This is absolutley not about bashing anyone's beloved pet!

BYB dogs do not necessarily mean BAD DOGS, unattractive dogs, unintelligent dogs, or unhealthy dogs. 

It DOES mean that someone is creating more and more puppies without the best interest of the BUYER or PUPPY or the BREED in mind, but for self profit and/or fulfillment.

People need to stop taking so much offense to how much or little they spent on the dog, and look at where they obtained the dog from and what practices were done or _not_ in the creating of that little life!

Same goes for the food we choose to feed our dogs. Just because you feed something that is from a low rating like Ol'Roy or DogChow _does not_ make you a bad owner, or _does not_ make your dog less worthy than another dog. It just supportes ill practices in production, similar to BYB puppies. If certain things keep getting financial support, certain things will continue until the end of time. 

I wish people wouldn't take so much offense to purchasing a puppy from a BYB. What's done is done, I'm pretty sure most of us, if not ALL of us have. I have. On more than one occassion actually. I just wouldn't reccommend it and *will not ever* do it again, just based on personal experiences. What is the real kicker is I got my husband to agree to it! It's all about education.

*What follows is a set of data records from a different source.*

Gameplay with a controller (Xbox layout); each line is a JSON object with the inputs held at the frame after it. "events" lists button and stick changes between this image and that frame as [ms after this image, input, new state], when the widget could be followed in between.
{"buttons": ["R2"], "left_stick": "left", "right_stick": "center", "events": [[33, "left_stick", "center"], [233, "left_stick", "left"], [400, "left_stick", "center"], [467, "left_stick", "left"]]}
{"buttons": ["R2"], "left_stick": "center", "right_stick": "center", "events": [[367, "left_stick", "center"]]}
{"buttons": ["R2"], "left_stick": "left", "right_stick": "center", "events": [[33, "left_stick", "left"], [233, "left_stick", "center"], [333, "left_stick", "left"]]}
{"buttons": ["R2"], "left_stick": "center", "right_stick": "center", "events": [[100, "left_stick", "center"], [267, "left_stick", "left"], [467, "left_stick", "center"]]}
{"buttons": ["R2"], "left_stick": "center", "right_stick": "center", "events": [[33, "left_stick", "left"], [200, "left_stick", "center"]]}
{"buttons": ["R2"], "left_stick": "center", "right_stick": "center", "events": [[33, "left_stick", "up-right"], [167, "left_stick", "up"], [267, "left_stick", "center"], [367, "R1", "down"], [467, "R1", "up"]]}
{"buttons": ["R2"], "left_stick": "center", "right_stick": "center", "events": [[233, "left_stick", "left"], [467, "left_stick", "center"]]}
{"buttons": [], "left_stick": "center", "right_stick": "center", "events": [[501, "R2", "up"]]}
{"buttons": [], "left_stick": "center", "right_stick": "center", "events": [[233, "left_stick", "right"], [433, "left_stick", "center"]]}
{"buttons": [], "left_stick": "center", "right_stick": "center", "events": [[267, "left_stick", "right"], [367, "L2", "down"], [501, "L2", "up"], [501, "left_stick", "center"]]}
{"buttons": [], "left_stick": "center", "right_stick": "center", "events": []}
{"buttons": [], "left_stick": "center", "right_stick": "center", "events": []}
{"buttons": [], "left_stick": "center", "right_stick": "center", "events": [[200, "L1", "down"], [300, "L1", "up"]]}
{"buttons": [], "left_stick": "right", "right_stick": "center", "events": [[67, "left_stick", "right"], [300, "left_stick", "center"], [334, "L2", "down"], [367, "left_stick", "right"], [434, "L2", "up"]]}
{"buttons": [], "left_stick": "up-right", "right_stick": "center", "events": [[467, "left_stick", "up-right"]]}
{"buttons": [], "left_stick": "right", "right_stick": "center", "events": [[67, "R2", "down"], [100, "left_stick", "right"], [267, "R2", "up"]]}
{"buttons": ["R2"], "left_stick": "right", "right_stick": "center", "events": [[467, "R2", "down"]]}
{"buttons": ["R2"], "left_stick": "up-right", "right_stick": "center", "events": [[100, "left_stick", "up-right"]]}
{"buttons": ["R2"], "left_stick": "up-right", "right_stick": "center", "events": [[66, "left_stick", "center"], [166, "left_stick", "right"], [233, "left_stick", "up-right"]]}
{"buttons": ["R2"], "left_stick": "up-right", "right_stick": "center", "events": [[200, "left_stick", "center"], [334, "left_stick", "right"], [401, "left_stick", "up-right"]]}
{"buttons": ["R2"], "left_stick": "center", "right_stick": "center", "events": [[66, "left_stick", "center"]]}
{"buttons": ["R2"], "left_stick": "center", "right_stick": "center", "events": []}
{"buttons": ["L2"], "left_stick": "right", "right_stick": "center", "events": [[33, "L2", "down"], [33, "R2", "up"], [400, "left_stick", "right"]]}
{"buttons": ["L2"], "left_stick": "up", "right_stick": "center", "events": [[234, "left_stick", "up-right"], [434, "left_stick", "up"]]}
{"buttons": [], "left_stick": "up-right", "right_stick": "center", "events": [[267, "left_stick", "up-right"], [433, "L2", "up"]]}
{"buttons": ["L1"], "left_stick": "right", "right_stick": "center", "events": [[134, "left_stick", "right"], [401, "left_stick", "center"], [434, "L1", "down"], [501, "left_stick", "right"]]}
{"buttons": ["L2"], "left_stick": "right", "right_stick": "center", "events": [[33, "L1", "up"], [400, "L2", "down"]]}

OP and anyone else who has a dog from a BYB, your dog is not a bad dog and _you are not_ a bad person for having your dog. The breeder just didn't have good intentions other than for themselves and really shouldn't have been supported.


----------



## Freestep

Jack's Dad said:


> They are very nice people with a very nice dog. You may not like what she does but she is not a bad person. She is not unethical or illegal regardless of what some may think.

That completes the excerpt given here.